How Tax Reform Can Reward Those Who Save Rather Than Spend
Diana Stancy /
After nearly 30 years of a virtually unchanged tax system, Americans are calling for a reform to the outdated system.
As a result, a group of experts identified several problems with the current tax system and proposed new solutions for modern tax reform at The Heritage Foundation on Monday. These experts came to a conclusion: the current tax system is complex, and it benefits no one.
“Tax policy discriminates against every person,” said Alvin Rabushka, a David and Joan Traitel senior fellow at the Hoover Institution and one of the primary architects behind the flat tax. “We have a tax code that is the very essence of discrimination.”
Rabushka and other panelists agreed that the current tax system is not simple, costly or fair to Americans. In crafting a new tax system, Jason Fichtner, senior research fellow at the Mercatus Center, said that the reforms should be simple, equitable, efficient and predictable.
As a result, the panel advocated for a consumption tax—meaning taxes would be implemented upon consumed goods and services rather than saved income.
Under the current tax system, saved income has the potential to be taxed multiple times, which inherently favors those who spend their money rather than those who save it.
“Every single economic theory is based on the notion that you have to defer some of today’s consumption to finance tomorrow’s growth. You have to have what some economists call capital formation,” said Daniel Mitchell, senior fellow at the Cato Institute. “And yet, our tax system … mistreats and abuses the people who save and invest.”
In order to promote these qualities, two primary solutions were addressed: Rabushka’s flat tax plan and a national retail sales tax.

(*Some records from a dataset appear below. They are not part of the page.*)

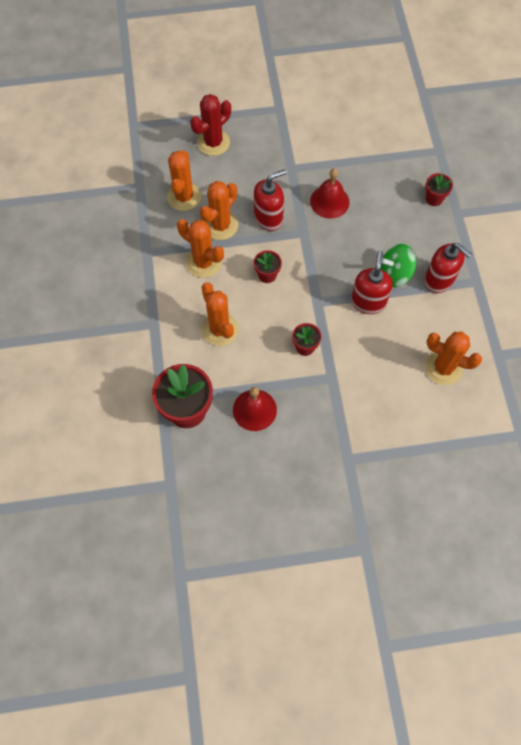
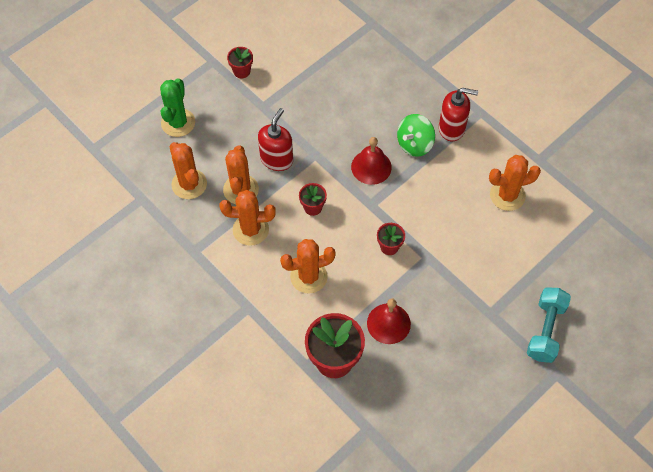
camera: 35 degrees left, 5 degrees down
(213, 142) = (178, 123): red cactus -> green cactus
(219, 329) = (308, 277): orange cactus -> orange cactus turned 45 degrees counterclockwise
(329, 201) = (316, 116): red bell -> red bell (371, 167)
(368, 302) = (411, 179): red soap dispenser -> none
(385, 505) = (545, 330): none -> turquoise dumbbell
(434, 198) = (398, 65): red flower pot -> red flower pot (241, 71)

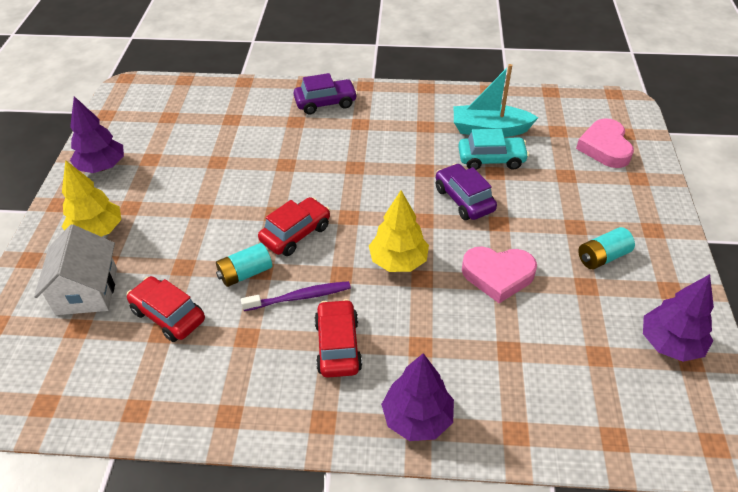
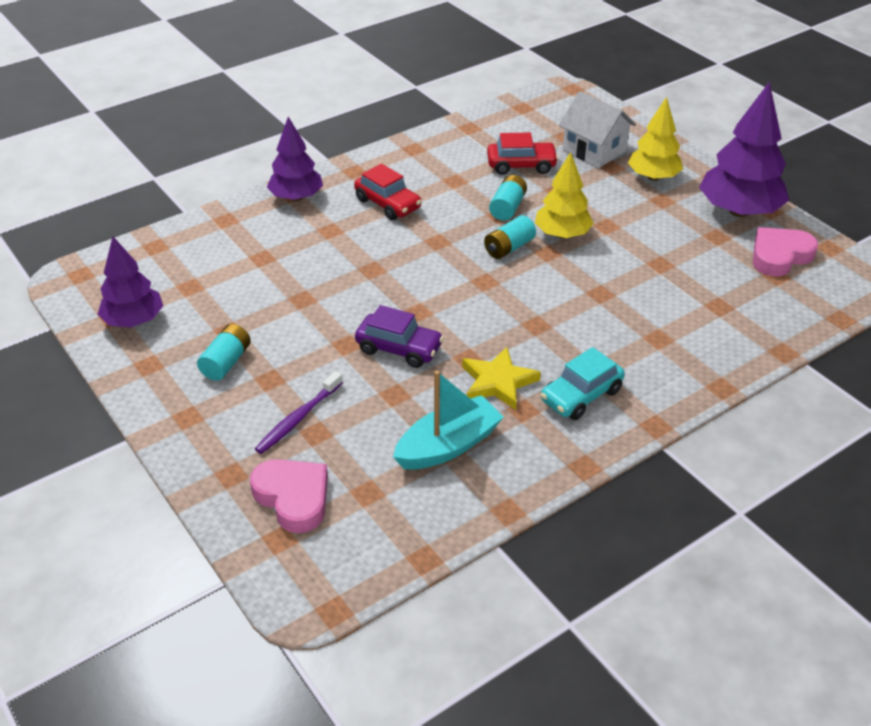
camera: 140 degrees right, 5 degrees down
(102, 167) = (739, 211): purple tree -> purple tree, size x1.53
(296, 234) = (509, 248): red car -> turquoise battery
(300, 297) = (449, 214): purple toothbrush -> purple toothbrush (298, 418)
(325, 103) = (662, 376): purple car -> none
(398, 261) = (403, 270): yellow tree -> yellow tree (562, 234)
(422, 146) = (498, 382): none -> yellow star
(491, 159) = (411, 407): turquoise car -> turquoise car (581, 395)
(498, 275) = (311, 301): pink heart -> pink heart (779, 256)

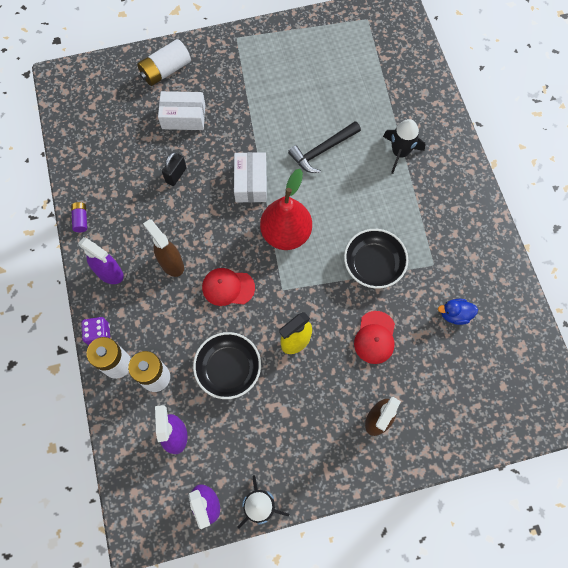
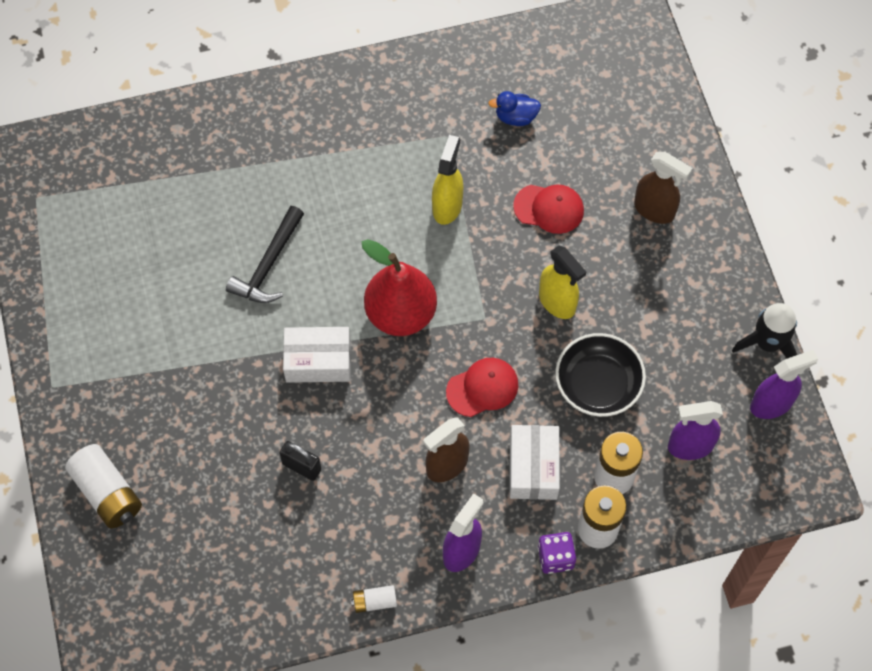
camera: 90 degrees left, 5 degrees down
(81, 220) = (374, 601): purple battery -> white battery
(183, 117) = (198, 461): white box -> white box (533, 468)
(228, 287) = (482, 388): red cap -> red cap turned 120 degrees counterclockwise
(322, 151) = (268, 265): black hammer -> black hammer turned 60 degrees clockwise
(373, 264) = (447, 206): black bowl -> yellow spray bottle
(399, 153) = (276, 166): black rocket -> none
(454, 314) = (515, 117): blue duck -> blue duck turned 90 degrees clockwise

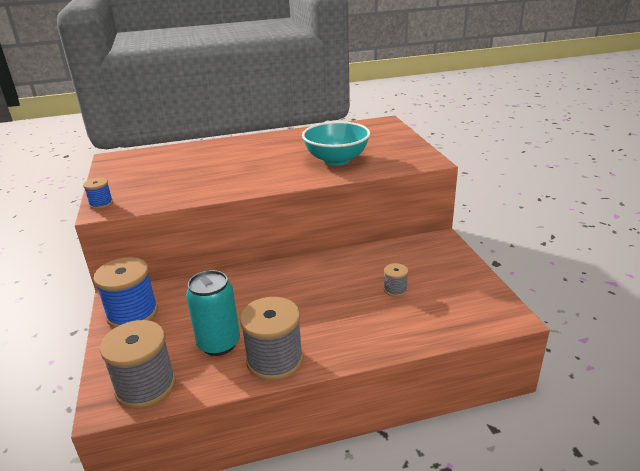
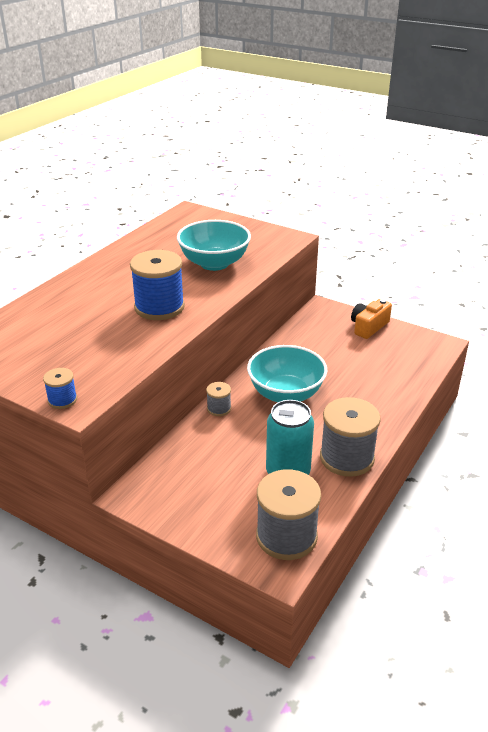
camera: 45 degrees left, 5 degrees up
(132, 313) = (171, 497): blue spool -> blue spool (159, 307)
(308, 288) = (286, 394): none -> turquoise bowl
(395, 289) = (347, 362): grey spool -> grey spool (219, 408)
(459, 271) = (368, 327): none -> orange camera

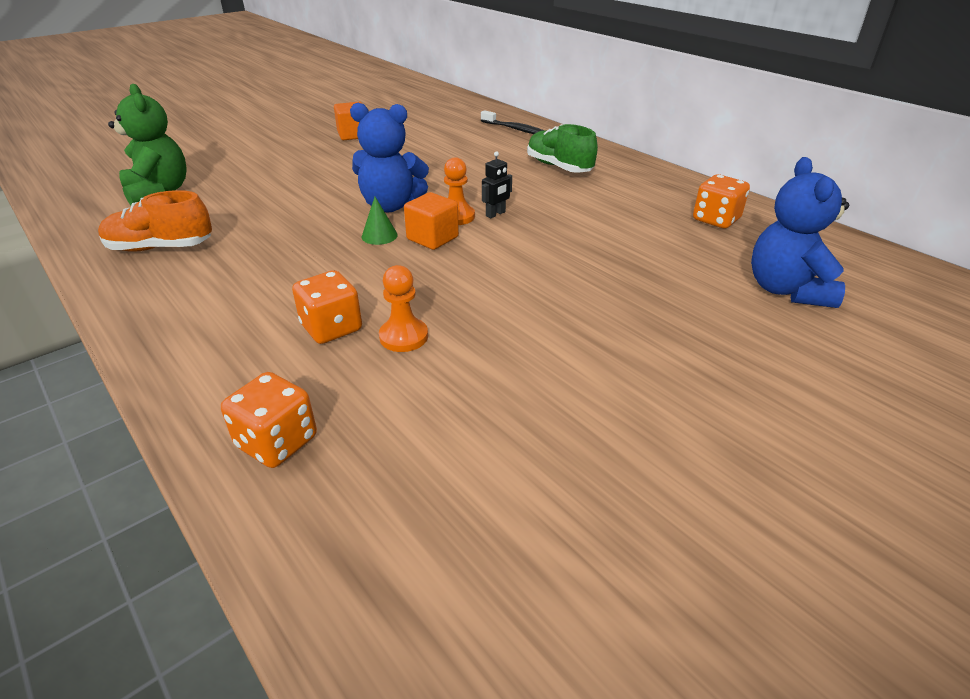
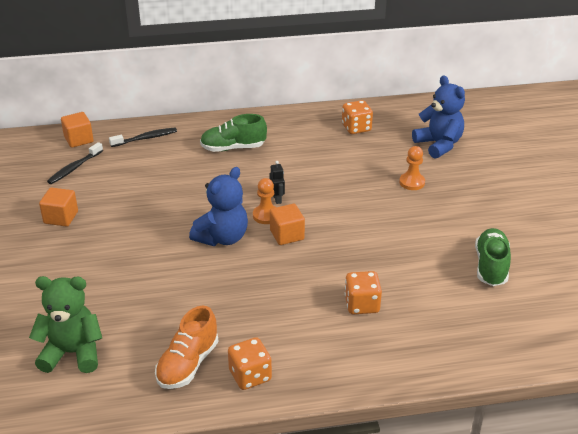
camera: 60 degrees left, 0 degrees up
(277, 442) = (451, 347): orange dice -> orange dice (250, 375)
(379, 235) = (263, 255): green cone -> none
(403, 337) = (390, 280): orange pawn -> orange pawn (412, 182)
(431, 119) = (74, 168): none -> black toothbrush
(475, 109) = (79, 139): none -> orange cube
(527, 432) = (490, 266): none -> green shoe
(786, 290) = (438, 145): blue teddy bear -> blue teddy bear turned 150 degrees counterclockwise

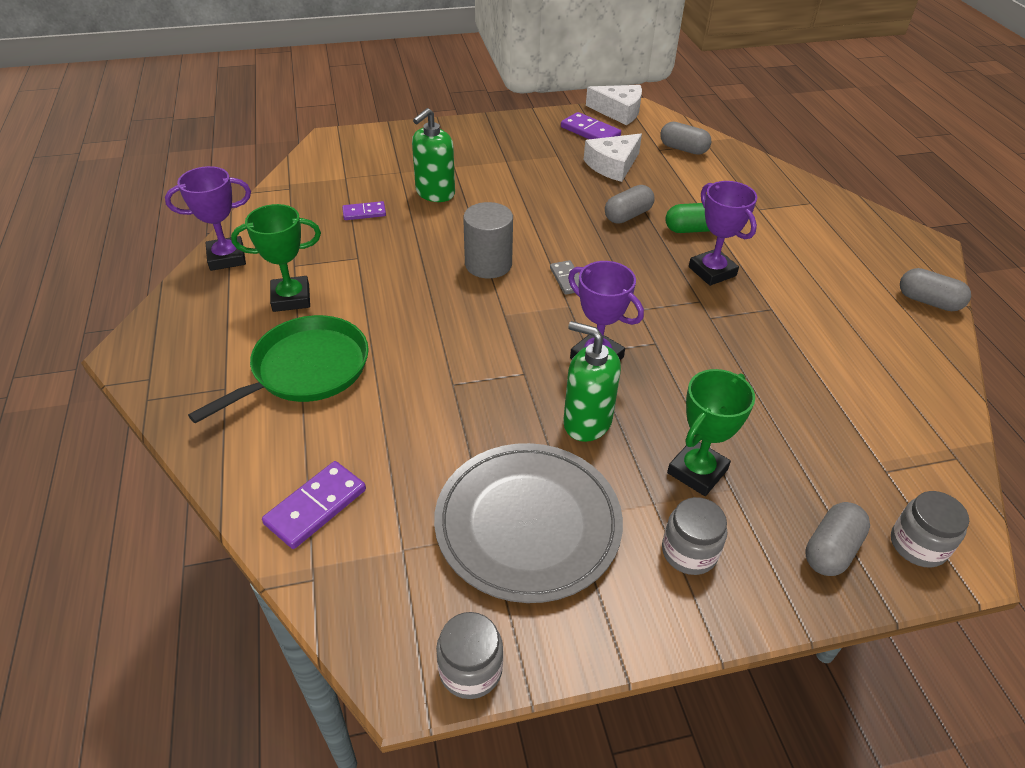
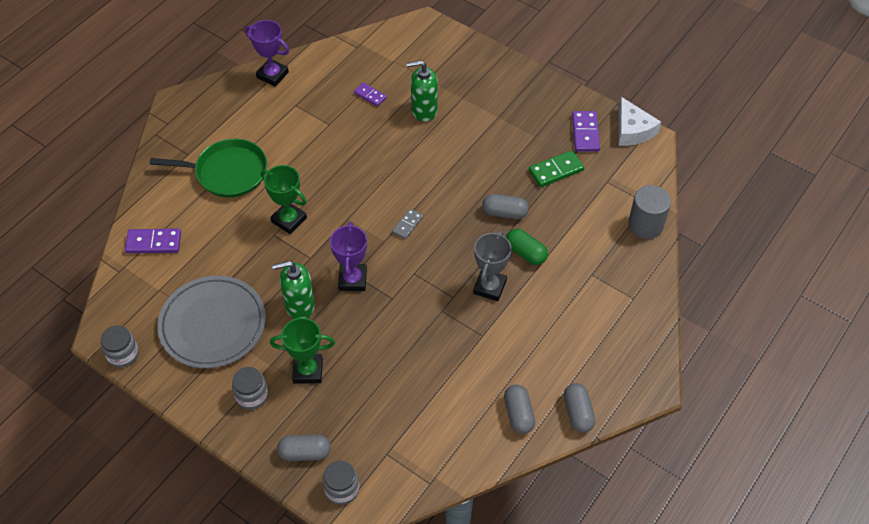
camera: 50 degrees right, 10 degrees up
(291, 298) = (269, 125): green trophy -> green trophy (289, 220)
(488, 264) = (383, 181): grey cylinder -> grey cylinder (645, 225)
(587, 422) = (299, 305): green soap dispenser -> green soap dispenser turned 90 degrees counterclockwise
(613, 165) = (556, 170): white cheese -> green domino
(683, 149) = (623, 194): grey capsule -> grey capsule (518, 414)
(712, 271) = (489, 287): purple trophy -> grey trophy

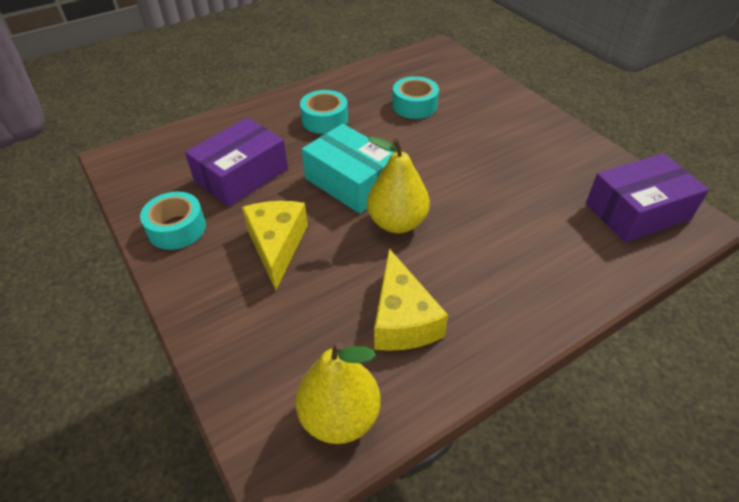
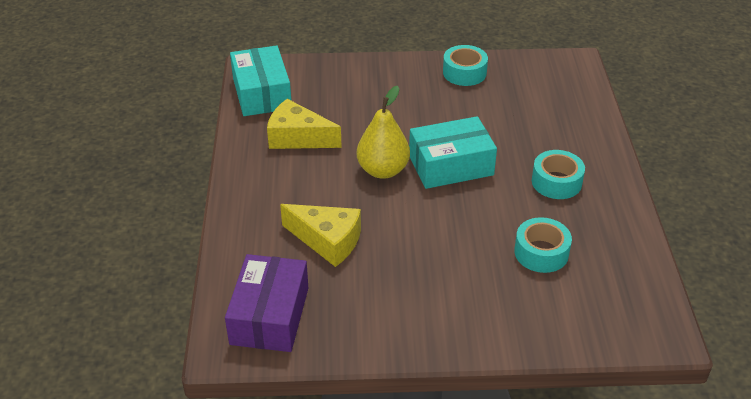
camera: 120 degrees right, 5 degrees down
(241, 175) = (505, 113): purple box -> none
(277, 245) = (409, 108): yellow cheese -> yellow cheese (327, 241)
(340, 417) = (262, 93): yellow pear -> turquoise box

Under Rabushka’s flat tax, income is first taxed prior to investment. Under this flat tax proposal, all income would be taxed once at a uniform rate of 19 percent.
However, Steve Hayes, chairman and president of Americans for Fair Taxation, said the best way to implement a consumption tax would be channeled through a national retail sales tax.
“We’re all talking about taxing consumption,” Hayes said. “I’m talking about taxing consumption at the purest level.”
Hayes said the retail sales tax “makes more sense” than the flat tax because few are confident that the flat tax would remain flat. In contrast, the retail sales tax would be more difficult to alter.
But the common goal can be reached multiple ways—there is no one correct answer.
“There is no one way to get to a consumption tax,” said Curtis Dubay, research fellow in tax and economic policy at The Heritage Foundation. “You can get there a lot of different ways.”
Dubay compared the various proposals to different forms of software—it accomplishes the same feat but caters to different interfaces.
The U.S. tax system has not been reformed since 1986. Other common proposals for tax reform include a business transfer tax, which is a consumption tax collected at the business level, and an expenditure tax, which taxes gross income without taxing savings and investment.